Commercial development and large settlements came slowly to the Appalachian Mountains.
Samuel Kelsey bought 16,000 acres of mountain country, including the Linville River Valley, in 1885.
He started a partnership with Donald MacRae to build a resort. The MacRae family eventually acquired a controlling interest.
The Linville Company dissolved in 1952. Hugh MacRae Morton became the sole owner of Grandfather Mountain, Inc. He widened an existing road and extended it to just below the summit, where he built the Mile High Swinging Bridge. He established wildlife habitats at the foot of the mountain.
Grandfather Mountain and The Nature Conservancy began a partnership in 1989 to preserve the land near the mountain. The Nature Conservancy secured donation of conservation easements from neighboring landowners. The corporation sold 2,700 acres to the state of North Carolina to create the state park.

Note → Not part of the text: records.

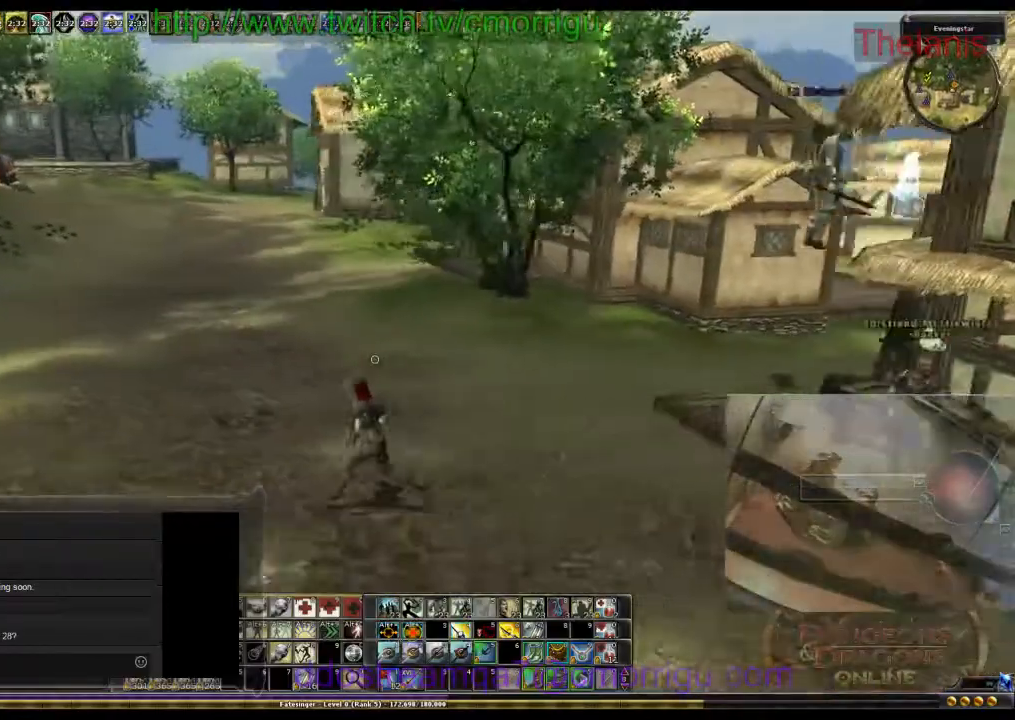
{"keys": ["w"], "events": [[67, "a", "up"]]}
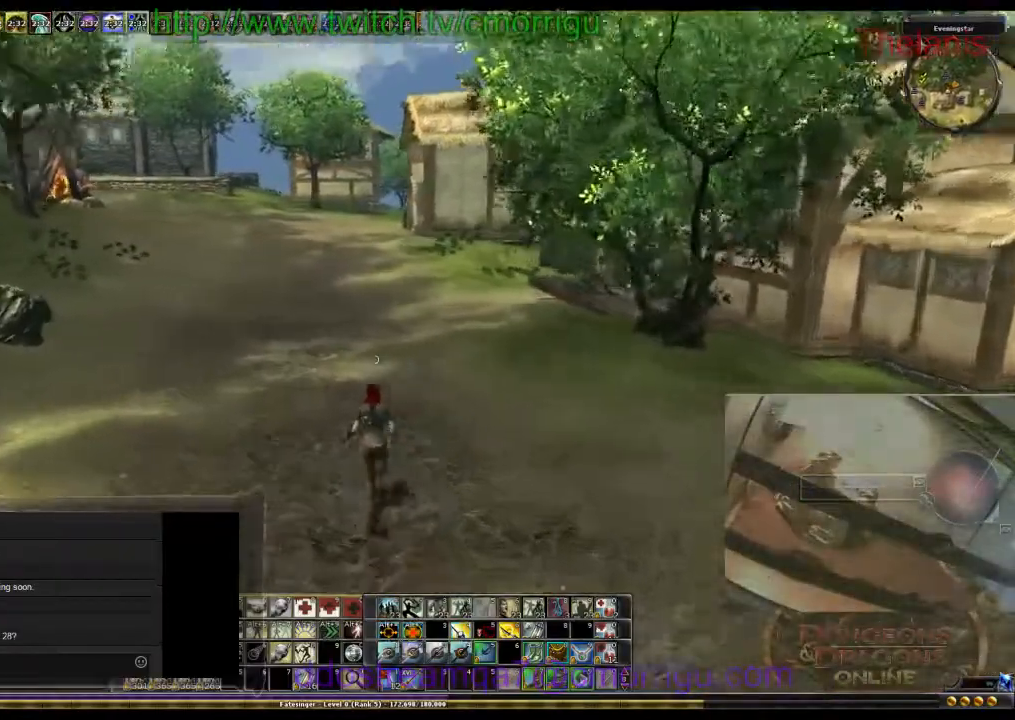
{"keys": ["w"], "events": []}
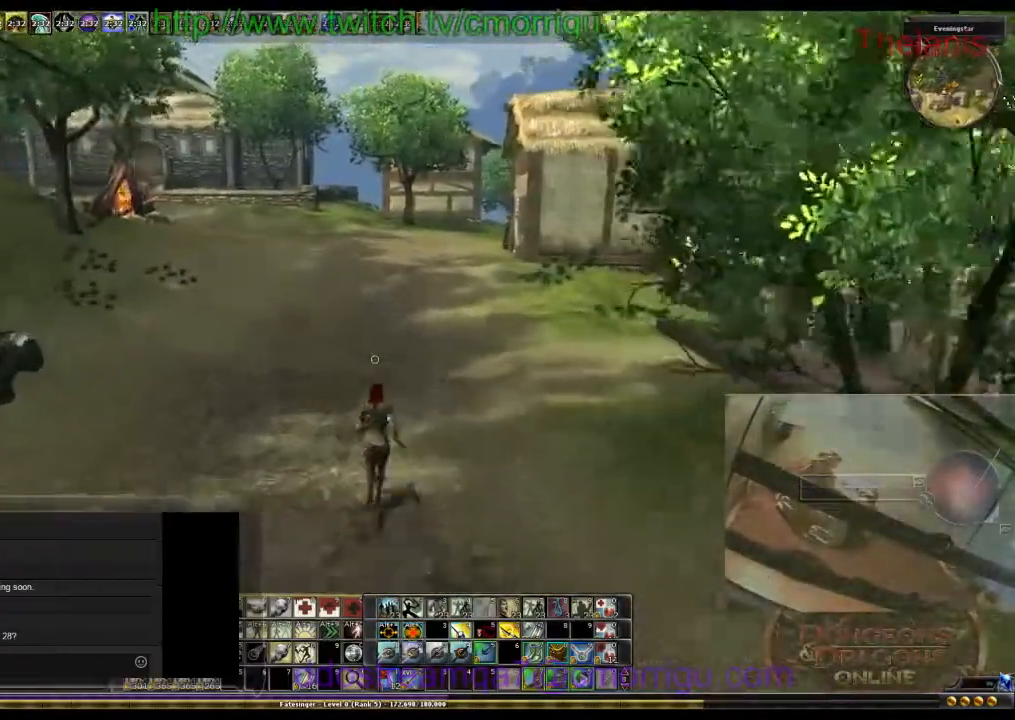
{"keys": ["w"], "events": []}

The Nature Conservancy does not purchase every property offered to it. It has a greater interest in Grandfather Mountain than simply protecting a tourist attraction. Grandfather Mountain is a globally significant ecological site. It offers habitat for a greater variety of rare species than any other mountain in the eastern United States.
The organization has preserved 700,000 acres in North Carolina alone. It manages environmentally sensitive and significant preserves in all 50 states. It also operates on every continent except Antarctica.